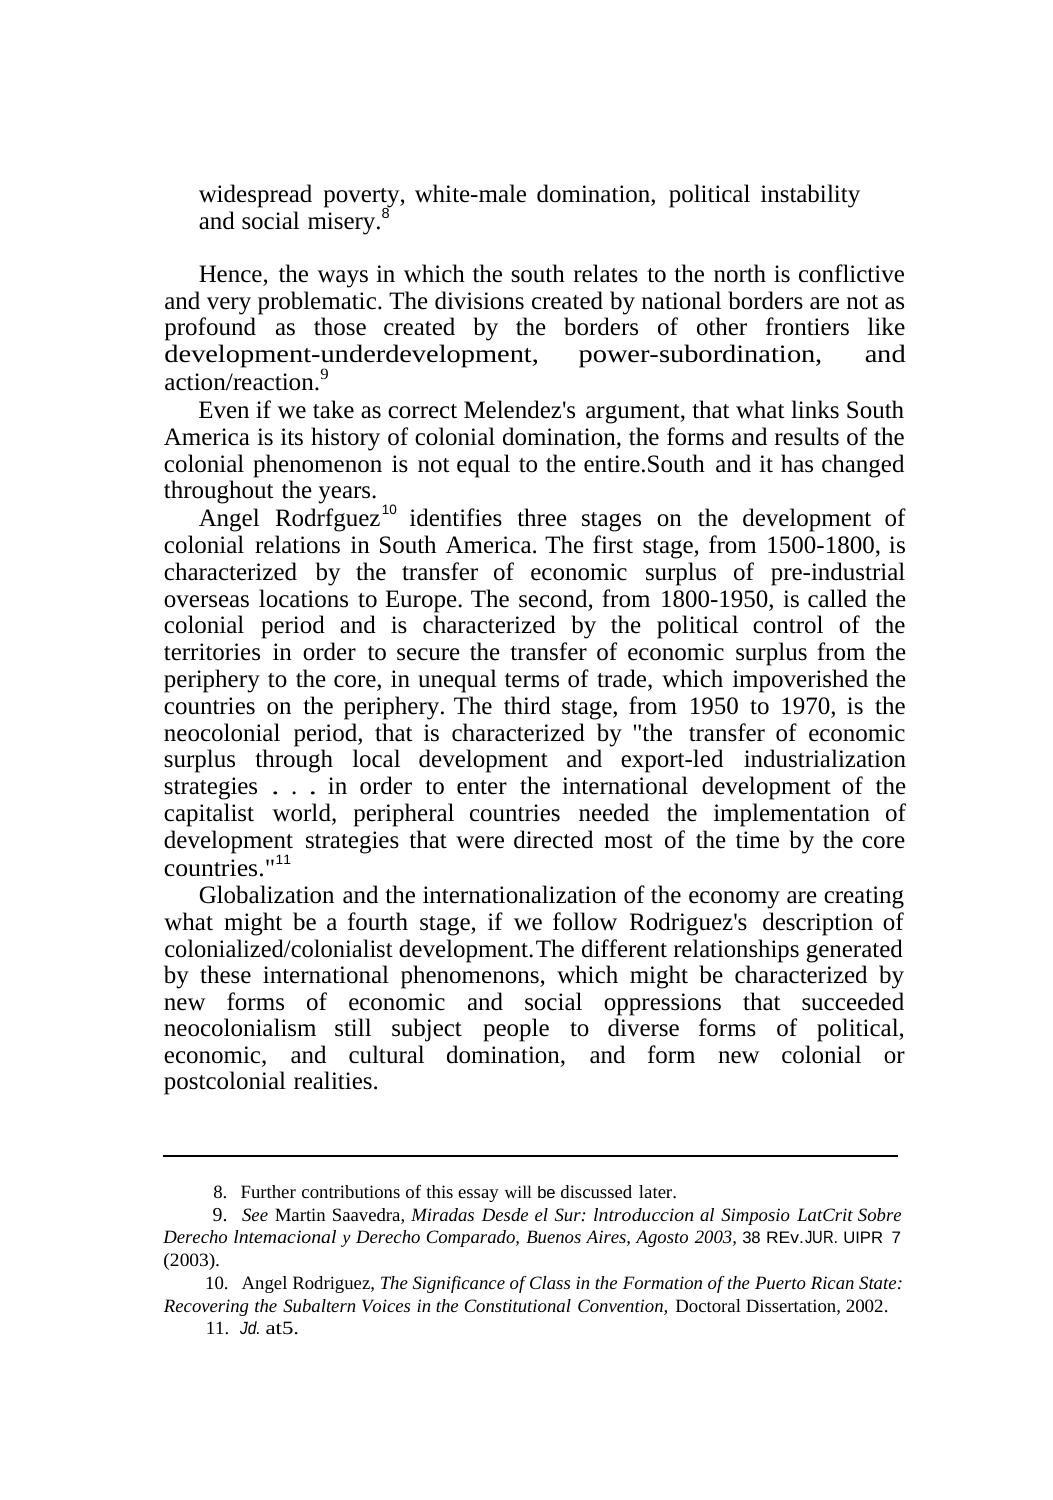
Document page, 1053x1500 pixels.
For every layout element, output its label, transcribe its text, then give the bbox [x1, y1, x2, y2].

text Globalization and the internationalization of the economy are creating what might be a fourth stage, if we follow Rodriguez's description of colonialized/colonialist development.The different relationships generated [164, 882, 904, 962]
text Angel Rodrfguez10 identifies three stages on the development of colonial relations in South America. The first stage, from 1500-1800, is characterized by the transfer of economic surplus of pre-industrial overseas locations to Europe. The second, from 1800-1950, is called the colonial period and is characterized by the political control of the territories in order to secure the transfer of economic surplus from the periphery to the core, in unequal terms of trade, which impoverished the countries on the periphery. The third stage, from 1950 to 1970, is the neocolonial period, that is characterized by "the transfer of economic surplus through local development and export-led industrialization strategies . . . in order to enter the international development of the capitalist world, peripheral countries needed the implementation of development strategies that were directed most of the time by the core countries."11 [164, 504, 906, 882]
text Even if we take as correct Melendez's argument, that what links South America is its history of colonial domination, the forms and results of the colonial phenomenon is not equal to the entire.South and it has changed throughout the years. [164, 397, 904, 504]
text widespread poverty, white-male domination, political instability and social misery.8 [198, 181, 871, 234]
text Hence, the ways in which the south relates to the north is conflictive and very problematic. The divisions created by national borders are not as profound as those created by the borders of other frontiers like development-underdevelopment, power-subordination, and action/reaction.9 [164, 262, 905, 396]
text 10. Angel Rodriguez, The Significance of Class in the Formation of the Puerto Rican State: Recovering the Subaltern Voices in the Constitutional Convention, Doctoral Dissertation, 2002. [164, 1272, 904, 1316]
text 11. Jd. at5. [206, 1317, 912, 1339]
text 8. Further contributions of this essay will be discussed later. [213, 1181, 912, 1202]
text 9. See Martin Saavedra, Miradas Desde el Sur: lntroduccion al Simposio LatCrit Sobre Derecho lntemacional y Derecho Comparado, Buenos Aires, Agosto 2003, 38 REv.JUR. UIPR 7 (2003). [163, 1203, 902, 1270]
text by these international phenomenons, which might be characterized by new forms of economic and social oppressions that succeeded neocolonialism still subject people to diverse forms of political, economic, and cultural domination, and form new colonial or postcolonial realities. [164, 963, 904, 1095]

________________

» **Work request**:
Output the listing unchanged, pictures excluded.

» **Response below**:
Document page, 1053x1500 pixels.
For every layout element, output its label, transcribe its text, then give the bbox [x1, y1, x2, y2].

text Globalization and the internationalization of the economy are creating what might be a fourth stage, if we follow Rodriguez's description of colonialized/colonialist development.The different relationships generated [164, 882, 904, 962]
text Angel Rodrfguez10 identifies three stages on the development of colonial relations in South America. The first stage, from 1500-1800, is characterized by the transfer of economic surplus of pre-industrial overseas locations to Europe. The second, from 1800-1950, is called the colonial period and is characterized by the political control of the territories in order to secure the transfer of economic surplus from the periphery to the core, in unequal terms of trade, which impoverished the countries on the periphery. The third stage, from 1950 to 1970, is the neocolonial period, that is characterized by "the transfer of economic surplus through local development and export-led industrialization strategies . . . in order to enter the international development of the capitalist world, peripheral countries needed the implementation of development strategies that were directed most of the time by the core countries."11 [164, 504, 906, 882]
text Even if we take as correct Melendez's argument, that what links South America is its history of colonial domination, the forms and results of the colonial phenomenon is not equal to the entire.South and it has changed throughout the years. [164, 397, 904, 504]
text widespread poverty, white-male domination, political instability and social misery.8 [198, 181, 871, 234]
text Hence, the ways in which the south relates to the north is conflictive and very problematic. The divisions created by national borders are not as profound as those created by the borders of other frontiers like development-underdevelopment, power-subordination, and action/reaction.9 [164, 262, 905, 396]
text 10. Angel Rodriguez, The Significance of Class in the Formation of the Puerto Rican State: Recovering the Subaltern Voices in the Constitutional Convention, Doctoral Dissertation, 2002. [164, 1272, 904, 1316]
text 11. Jd. at5. [206, 1317, 912, 1339]
text 8. Further contributions of this essay will be discussed later. [213, 1181, 912, 1202]
text 9. See Martin Saavedra, Miradas Desde el Sur: lntroduccion al Simposio LatCrit Sobre Derecho lntemacional y Derecho Comparado, Buenos Aires, Agosto 2003, 38 REv.JUR. UIPR 7 (2003). [163, 1203, 902, 1270]
text by these international phenomenons, which might be characterized by new forms of economic and social oppressions that succeeded neocolonialism still subject people to diverse forms of political, economic, and cultural domination, and form new colonial or postcolonial realities. [164, 963, 904, 1095]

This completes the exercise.